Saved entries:
══════
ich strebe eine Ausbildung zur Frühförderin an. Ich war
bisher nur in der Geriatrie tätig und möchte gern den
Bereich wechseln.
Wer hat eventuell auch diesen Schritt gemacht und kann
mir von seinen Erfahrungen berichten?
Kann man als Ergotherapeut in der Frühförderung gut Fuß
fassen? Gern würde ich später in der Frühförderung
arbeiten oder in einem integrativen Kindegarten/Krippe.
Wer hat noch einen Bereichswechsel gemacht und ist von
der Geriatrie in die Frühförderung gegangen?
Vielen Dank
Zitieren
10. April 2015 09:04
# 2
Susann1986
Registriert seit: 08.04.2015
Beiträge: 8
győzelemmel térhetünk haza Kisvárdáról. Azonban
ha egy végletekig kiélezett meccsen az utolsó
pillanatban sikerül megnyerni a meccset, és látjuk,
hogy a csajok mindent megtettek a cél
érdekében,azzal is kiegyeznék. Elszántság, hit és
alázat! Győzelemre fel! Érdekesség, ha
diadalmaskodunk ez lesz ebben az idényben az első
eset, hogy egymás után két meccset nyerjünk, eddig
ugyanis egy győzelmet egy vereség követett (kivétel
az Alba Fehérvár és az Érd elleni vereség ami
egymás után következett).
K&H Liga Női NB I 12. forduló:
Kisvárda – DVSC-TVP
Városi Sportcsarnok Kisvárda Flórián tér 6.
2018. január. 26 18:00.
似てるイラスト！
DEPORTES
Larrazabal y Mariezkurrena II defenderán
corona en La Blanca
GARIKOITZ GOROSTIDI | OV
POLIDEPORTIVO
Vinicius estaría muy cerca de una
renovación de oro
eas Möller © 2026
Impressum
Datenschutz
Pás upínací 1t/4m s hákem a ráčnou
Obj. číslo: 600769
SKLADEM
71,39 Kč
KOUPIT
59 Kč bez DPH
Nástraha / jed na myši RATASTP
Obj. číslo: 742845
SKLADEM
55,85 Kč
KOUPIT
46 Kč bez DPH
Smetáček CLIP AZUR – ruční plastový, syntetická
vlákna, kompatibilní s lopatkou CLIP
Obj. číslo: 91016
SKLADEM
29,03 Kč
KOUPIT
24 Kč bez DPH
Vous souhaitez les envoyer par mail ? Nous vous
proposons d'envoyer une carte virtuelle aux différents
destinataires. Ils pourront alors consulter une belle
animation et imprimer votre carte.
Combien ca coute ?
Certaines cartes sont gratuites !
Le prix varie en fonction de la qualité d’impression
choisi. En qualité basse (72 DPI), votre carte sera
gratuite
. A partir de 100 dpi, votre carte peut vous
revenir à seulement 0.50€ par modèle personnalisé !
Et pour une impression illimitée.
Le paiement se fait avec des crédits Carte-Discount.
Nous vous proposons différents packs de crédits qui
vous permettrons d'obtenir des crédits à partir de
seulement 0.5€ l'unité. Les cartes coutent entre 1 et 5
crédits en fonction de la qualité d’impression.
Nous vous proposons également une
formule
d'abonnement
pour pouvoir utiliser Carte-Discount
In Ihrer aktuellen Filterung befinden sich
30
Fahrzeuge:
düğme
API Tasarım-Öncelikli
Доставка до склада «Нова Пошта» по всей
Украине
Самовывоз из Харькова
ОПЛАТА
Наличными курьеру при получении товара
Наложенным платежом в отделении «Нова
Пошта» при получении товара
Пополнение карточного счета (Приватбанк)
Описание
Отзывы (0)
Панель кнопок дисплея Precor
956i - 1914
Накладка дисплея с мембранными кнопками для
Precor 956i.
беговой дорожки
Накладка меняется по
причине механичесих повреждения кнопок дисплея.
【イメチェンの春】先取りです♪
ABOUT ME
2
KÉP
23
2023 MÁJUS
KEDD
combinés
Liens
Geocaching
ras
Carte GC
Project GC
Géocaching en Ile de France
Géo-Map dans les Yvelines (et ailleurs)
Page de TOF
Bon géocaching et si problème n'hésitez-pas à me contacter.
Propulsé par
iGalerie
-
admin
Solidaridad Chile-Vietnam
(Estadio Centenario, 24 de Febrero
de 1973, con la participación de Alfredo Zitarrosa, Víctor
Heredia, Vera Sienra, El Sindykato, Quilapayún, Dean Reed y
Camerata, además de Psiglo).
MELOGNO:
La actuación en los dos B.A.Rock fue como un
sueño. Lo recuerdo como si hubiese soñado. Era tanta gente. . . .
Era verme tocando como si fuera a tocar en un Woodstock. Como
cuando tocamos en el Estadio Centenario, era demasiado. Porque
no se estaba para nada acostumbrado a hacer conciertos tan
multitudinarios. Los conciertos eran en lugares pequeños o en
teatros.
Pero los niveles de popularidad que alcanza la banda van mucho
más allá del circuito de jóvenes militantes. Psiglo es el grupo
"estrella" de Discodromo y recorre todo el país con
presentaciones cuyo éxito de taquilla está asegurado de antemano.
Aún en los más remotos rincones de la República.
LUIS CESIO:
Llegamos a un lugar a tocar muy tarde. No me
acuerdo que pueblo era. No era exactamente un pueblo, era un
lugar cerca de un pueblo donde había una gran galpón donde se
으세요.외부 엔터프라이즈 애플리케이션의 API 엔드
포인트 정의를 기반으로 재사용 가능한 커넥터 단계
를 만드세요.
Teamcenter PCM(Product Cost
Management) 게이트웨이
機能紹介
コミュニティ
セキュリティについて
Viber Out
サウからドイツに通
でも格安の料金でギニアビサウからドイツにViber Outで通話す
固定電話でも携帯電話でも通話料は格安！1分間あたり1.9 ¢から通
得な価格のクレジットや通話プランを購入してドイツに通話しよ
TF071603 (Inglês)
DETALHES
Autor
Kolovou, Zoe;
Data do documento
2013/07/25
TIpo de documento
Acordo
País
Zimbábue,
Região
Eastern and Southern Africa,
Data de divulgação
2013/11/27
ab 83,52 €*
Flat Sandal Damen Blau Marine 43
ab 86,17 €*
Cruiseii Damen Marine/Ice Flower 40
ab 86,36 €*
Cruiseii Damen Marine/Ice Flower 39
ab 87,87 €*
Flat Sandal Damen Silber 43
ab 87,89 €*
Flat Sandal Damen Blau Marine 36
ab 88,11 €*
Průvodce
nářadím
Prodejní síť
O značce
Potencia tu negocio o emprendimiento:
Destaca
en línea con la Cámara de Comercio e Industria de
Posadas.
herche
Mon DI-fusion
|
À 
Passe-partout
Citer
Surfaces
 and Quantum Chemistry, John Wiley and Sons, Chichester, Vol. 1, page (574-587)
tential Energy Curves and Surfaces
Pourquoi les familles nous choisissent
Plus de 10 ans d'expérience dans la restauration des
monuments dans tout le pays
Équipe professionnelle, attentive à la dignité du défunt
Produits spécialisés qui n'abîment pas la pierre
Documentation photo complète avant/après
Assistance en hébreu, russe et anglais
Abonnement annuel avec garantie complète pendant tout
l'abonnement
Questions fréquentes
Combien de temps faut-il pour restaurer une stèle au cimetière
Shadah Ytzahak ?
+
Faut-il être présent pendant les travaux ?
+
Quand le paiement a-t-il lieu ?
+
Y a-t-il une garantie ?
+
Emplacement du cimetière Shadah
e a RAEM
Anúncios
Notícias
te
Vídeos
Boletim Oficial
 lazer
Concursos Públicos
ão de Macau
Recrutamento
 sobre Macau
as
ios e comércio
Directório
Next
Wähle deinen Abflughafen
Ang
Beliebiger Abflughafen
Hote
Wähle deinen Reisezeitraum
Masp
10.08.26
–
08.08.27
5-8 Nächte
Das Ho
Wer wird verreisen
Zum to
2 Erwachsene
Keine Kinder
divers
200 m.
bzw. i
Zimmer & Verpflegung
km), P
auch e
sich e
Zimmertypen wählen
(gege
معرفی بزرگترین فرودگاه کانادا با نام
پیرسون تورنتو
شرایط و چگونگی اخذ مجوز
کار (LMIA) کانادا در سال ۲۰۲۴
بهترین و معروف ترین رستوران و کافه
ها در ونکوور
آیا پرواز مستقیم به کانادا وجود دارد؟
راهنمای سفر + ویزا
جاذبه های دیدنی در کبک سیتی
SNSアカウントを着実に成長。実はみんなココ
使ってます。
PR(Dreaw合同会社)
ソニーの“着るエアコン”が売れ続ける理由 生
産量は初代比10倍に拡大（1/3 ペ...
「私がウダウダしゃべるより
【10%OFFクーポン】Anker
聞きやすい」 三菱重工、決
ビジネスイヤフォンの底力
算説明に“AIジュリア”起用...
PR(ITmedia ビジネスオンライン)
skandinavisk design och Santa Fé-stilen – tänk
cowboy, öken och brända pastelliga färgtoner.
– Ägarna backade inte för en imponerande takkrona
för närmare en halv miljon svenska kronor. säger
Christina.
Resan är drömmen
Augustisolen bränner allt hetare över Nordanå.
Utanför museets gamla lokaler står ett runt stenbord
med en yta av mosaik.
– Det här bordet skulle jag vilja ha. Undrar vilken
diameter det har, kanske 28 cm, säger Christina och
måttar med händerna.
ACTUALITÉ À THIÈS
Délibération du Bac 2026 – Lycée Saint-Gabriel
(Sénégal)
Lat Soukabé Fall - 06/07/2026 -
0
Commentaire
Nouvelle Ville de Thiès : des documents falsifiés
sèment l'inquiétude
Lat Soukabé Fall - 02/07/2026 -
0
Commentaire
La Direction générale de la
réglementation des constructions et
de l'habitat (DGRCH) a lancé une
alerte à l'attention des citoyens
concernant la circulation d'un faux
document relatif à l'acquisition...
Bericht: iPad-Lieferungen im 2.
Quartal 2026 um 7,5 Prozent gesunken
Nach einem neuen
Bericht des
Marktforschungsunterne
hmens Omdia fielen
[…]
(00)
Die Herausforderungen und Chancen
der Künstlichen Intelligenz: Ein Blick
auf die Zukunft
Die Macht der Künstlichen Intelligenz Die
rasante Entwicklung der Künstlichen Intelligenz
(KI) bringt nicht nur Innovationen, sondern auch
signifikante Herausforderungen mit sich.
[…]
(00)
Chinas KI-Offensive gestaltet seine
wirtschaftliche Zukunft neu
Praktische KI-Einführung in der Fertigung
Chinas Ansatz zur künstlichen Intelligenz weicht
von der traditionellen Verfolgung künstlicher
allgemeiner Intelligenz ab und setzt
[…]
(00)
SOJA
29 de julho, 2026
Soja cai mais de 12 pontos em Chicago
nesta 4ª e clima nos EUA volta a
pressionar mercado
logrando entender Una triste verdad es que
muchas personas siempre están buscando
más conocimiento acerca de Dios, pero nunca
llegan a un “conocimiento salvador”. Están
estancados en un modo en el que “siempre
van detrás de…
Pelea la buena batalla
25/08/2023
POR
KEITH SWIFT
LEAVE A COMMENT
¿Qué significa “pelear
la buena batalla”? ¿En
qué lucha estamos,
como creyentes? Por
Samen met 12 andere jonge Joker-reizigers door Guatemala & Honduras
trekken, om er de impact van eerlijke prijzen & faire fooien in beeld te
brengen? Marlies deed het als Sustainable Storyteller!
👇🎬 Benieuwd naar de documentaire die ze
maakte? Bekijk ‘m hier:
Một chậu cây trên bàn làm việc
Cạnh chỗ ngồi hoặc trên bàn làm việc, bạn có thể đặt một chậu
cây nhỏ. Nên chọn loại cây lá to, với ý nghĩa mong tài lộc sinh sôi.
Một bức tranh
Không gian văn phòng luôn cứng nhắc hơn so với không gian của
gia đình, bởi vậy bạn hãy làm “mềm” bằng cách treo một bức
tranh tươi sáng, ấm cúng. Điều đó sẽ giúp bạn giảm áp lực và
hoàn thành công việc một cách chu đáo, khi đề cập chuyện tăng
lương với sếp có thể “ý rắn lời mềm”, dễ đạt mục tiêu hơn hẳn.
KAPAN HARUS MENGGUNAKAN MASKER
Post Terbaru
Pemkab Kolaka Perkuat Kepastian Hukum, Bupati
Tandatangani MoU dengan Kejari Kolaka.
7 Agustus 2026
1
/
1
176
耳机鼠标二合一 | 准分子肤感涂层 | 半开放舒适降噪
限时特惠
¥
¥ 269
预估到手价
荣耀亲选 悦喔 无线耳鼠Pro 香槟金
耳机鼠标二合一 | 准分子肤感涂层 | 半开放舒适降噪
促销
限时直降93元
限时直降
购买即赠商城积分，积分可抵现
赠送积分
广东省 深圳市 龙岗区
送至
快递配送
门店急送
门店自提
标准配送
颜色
══════
WORK TO BE COMPLETED: Extract, word for word, the lines running from the start of the material up to and including the line that contains "Kann man als".

OUTPUT:
ich strebe eine Ausbildung zur Frühförderin an. Ich war
bisher nur in der Geriatrie tätig und möchte gern den
Bereich wechseln.
Wer hat eventuell auch diesen Schritt gemacht und kann
mir von seinen Erfahrungen berichten?
Kann man als Ergotherapeut in der Frühförderung gut Fuß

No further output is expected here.